High blood pressure, or hypertension, refers to the pressure that the blood places on the walls of arteries as it flows through them. Approximately one in every three adults over 20-years-old in the United States has high blood pressure. That number increases to two out of three at the age of 65. Given that information, many family caregivers are assisting older adults who have high blood pressure.
The Basics of High Blood Pressure
Understanding what high blood pressure is and what you can do to help your aging relative can help them to live a healthier life.
It is possible for someone to have high blood pressure for many years without even knowing it. That’s why it is sometimes referred to as “the silent killer.” Left untreated, it can have serious consequences, including heart disease and stroke.
High blood pressure is a combination of two factors:
- The volume of blood pumped by the heart.
- The ease at which the blood flows through the arteries.
According to the Mayo Clinic, “The more blood your heart pumps and the narrower your arteries, the higher your blood pressure.”
Risk Factors for High Blood Pressure
In most cases, there is no known cause of high blood pressure. However, sometimes it is caused by an underlying condition like sleep apnea, thyroid problems, or kidney problems. While most cases don’t have a known cause, there are several risk factors that doctors have identified for developing high blood pressure.
Some of the risk factors are:
Age: As stated above, people who are age 65 and older are at greater risk.
Race: African Americans get high blood pressure more often and when they are younger than Caucasians do. They are also at greater risk for serious health problems caused by high blood pressure.
Family History: If the older adult has family members with high blood pressure, they are more likely to have it.
Weight: People who are overweight or obese may develop high blood pressure because the extra weight requires the body to pump more blood.
Inactivity: Leading a sedentary lifestyle increases the risk.
Excess Sodium: Eating too much salt can increase blood pressure.
Ways to Manage High Blood Pressure
When a person is diagnosed with high blood pressure, the doctor usually suggests that they make some lifestyle changes to improve their health. They may also be prescribed medication. Although it can be difficult for your aging relative to make healthy changes, there are ways family caregivers and elderly care providers can help.
Here are some ways to manage high blood pressure:
Dietary Changes: Doctors recommend eating a balanced diet that includes whole grains, vegetables, fruits, and low-fat dairy. Foods to avoid include those that contain saturated fats and cholesterol. One eating plan that the doctor might suggest is the D.A.S.H. (Dietary Approaches to Stop Hypertension) plan. There is a great deal of information about the plan available on the Internet. You can also ask the doctor to refer your older family member to a dietician for assistance.
Reduce Sodium Intake: In addition to other dietary changes, people with hypertension should strive to reduce the amount of sodium they eat. The upper limit for sodium intake should be 2,300 mg per day. However, it’s better to try to keep sodium under 1,500 mg per day. To reduce sodium, it’s important to read nutritional labels. Eating fewer processed foods can help as well.
Regular Physical Activity: Encourage your aging relative to fit some regular physical activity into their lives. They should seek to get around 150 minutes of exercise per week, which is 30 minutes on 5 days of the week. Any kind of physical activity counts. Try going for daily walks or signing them up for an exercise class designed for seniors.
Weight Loss:Losing excess weight can help to lower blood pressure. Even losing a little bit can make a difference. Fortunately, some of the other lifestyle changes, such as a healthy diet and exercise, will help with weight loss.
Reduce Stress: Stress can lead to an increase in blood pressure. Older adults with high blood pressure should learn ways to manage stress, such as meditation or deep breathing. They should also allow themselves time to relax and participate in enjoyable activities.

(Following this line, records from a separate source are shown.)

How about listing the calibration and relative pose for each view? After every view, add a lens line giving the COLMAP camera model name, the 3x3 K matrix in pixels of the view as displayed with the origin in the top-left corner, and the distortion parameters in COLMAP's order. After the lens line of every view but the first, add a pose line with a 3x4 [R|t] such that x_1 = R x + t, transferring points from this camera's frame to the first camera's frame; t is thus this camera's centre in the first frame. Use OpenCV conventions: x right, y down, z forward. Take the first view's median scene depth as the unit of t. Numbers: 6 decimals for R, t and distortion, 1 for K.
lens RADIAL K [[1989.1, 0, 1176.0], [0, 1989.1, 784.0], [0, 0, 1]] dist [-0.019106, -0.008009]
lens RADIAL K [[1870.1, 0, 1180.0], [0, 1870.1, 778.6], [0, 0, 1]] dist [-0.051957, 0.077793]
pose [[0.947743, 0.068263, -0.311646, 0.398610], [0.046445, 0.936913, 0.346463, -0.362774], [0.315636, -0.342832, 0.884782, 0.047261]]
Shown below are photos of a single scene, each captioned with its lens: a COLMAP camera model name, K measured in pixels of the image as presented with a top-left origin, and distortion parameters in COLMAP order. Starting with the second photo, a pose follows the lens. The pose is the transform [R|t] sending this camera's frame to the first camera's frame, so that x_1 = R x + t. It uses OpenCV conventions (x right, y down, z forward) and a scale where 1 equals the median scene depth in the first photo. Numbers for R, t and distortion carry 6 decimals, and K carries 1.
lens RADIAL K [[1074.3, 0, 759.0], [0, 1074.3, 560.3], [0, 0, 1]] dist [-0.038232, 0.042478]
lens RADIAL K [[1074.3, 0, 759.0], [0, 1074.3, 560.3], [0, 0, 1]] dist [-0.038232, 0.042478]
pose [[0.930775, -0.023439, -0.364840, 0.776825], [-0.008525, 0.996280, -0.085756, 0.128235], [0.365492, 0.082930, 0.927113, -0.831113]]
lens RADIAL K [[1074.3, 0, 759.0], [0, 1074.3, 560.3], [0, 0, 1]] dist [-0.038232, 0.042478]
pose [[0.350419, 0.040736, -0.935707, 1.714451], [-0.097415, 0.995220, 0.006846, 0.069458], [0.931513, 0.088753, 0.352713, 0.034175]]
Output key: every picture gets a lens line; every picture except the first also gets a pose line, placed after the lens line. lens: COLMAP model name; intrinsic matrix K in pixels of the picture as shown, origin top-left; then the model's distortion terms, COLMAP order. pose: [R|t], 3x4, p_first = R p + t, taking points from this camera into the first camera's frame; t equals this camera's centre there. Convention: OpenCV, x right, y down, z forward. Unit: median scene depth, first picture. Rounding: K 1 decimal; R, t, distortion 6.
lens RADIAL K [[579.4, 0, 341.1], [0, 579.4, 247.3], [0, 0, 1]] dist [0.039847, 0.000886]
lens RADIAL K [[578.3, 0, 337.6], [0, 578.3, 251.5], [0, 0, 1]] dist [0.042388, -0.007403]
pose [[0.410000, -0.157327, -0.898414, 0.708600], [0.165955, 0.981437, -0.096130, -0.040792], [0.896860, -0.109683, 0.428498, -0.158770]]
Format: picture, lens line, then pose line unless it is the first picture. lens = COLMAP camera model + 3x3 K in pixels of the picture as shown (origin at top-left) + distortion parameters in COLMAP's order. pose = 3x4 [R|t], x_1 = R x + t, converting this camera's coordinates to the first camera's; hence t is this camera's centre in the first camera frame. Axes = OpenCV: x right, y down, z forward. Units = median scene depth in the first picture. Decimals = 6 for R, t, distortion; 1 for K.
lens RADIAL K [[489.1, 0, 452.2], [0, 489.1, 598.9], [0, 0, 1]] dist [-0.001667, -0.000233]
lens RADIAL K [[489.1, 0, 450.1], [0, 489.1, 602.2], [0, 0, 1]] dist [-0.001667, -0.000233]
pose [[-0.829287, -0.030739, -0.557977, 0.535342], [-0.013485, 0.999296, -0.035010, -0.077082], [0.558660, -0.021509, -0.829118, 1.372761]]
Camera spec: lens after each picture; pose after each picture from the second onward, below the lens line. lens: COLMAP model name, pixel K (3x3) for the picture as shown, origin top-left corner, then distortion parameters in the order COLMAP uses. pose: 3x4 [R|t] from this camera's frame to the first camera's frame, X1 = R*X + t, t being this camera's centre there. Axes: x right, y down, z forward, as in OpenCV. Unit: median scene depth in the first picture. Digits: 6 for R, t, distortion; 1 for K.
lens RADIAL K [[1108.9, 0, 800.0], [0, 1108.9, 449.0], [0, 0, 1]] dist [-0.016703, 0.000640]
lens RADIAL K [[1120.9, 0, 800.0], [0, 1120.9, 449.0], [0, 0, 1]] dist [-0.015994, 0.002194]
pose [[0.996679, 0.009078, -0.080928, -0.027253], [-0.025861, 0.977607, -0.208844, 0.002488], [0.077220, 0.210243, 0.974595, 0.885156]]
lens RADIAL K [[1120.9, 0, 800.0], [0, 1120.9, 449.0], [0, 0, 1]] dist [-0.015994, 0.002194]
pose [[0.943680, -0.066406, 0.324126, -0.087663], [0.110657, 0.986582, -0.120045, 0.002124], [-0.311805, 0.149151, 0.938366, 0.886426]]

Keep Track of Blood Pressure: It’s a good idea to check blood pressure at home and write down the results. This can help the doctor to determine if the treatment plan is effective. A doctor or nurse can teach family caregivers how to check blood pressure.
Elder care providers can be an important resource in helping seniors to manage their blood pressure. An elder care provider can plan and prepare healthy meals that are low in salt. They can also help the older adult to be more active by encouraging them to move more around the house, going for walks with them, or driving them to an exercise class. Finally, having an elder care provider that they can rely on for assistance can reduce stress in older adults because they know help will be available when they need it.